MiR-134 inhibits infiltration of trophoblast cells in placenta of patients with preeclampsia by decreasing ITGB1 expression.

OBJECTIVE: Preeclampsia (PE) is an idiopathic disorder of pregnancy. The specific regulatory mechanisms of microRNAs (miRs) in the placenta of PE patients have not yet been completely revealed. This study mainly explored the mechanism of miR-134 in preeclampsia. PATIENTS AND METHODS: Real-time PCR and Western blot were used to detect the expression of miR-134 and ITGB1 in the placenta of patients with preeclampsia and normal pregnant women.

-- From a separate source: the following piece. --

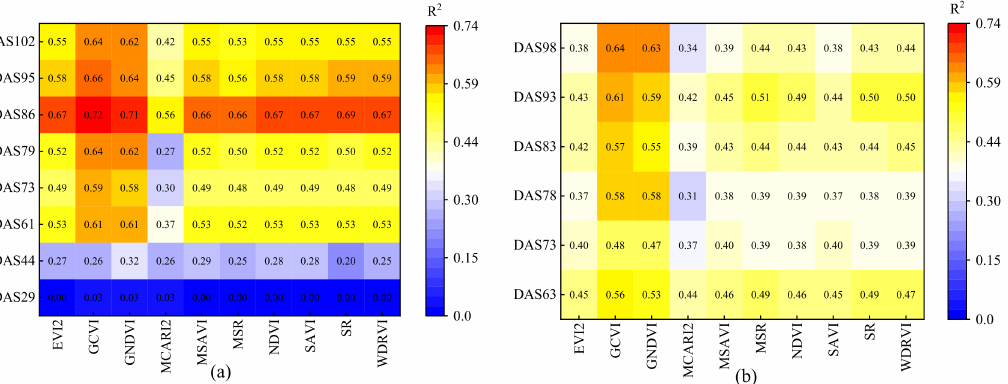
Figure 2. Coefficient of determination (R 2 ) between VIs and corn yield at different growth stages based on ( a ) PlanetScope images and ( b ) Sentinel-2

Dual luciferase reporter assay was performed to detect luciferase activity in miR-134 and NC groups, respectively. Cell proliferation ability after transfection was evaluated by MTS colorimetric assay, and the effect of miR-134 on the infiltration of trophoblast cells was explored by cell invasion experiment. In addition, co-transfection of miR-134 and ITGB1 expression plasmids was carried out, and then changes in the cell invasiveness were also detected by cell invasion experiment. RESULTS: Compared with placenta of normal pregnant women, miR-134 was significantly up-regulated in the placenta of patients with preeclampsia and negatively correlated with the expression of ITGB1. MiR-134 suppressed the infiltration of trophoblast cells by targeting ITGB1. When ITGB1 was overexpressed, the suppression of invasiveness of trophoblast cells by miR-134 was almost abolished. Meanwhile, we found that miR-134 inhibitor could promote the invasiveness of trophoblast cells. In addition, tumor necrosis factor-α (TNF-α) was found to enhance miR-134 expression as well as inhibit ITGB1 expression. CONCLUSIONS: MiR-134 inhibited the infiltration of trophoblast cells in preeclampsia by down-regulating ITGB1 expression.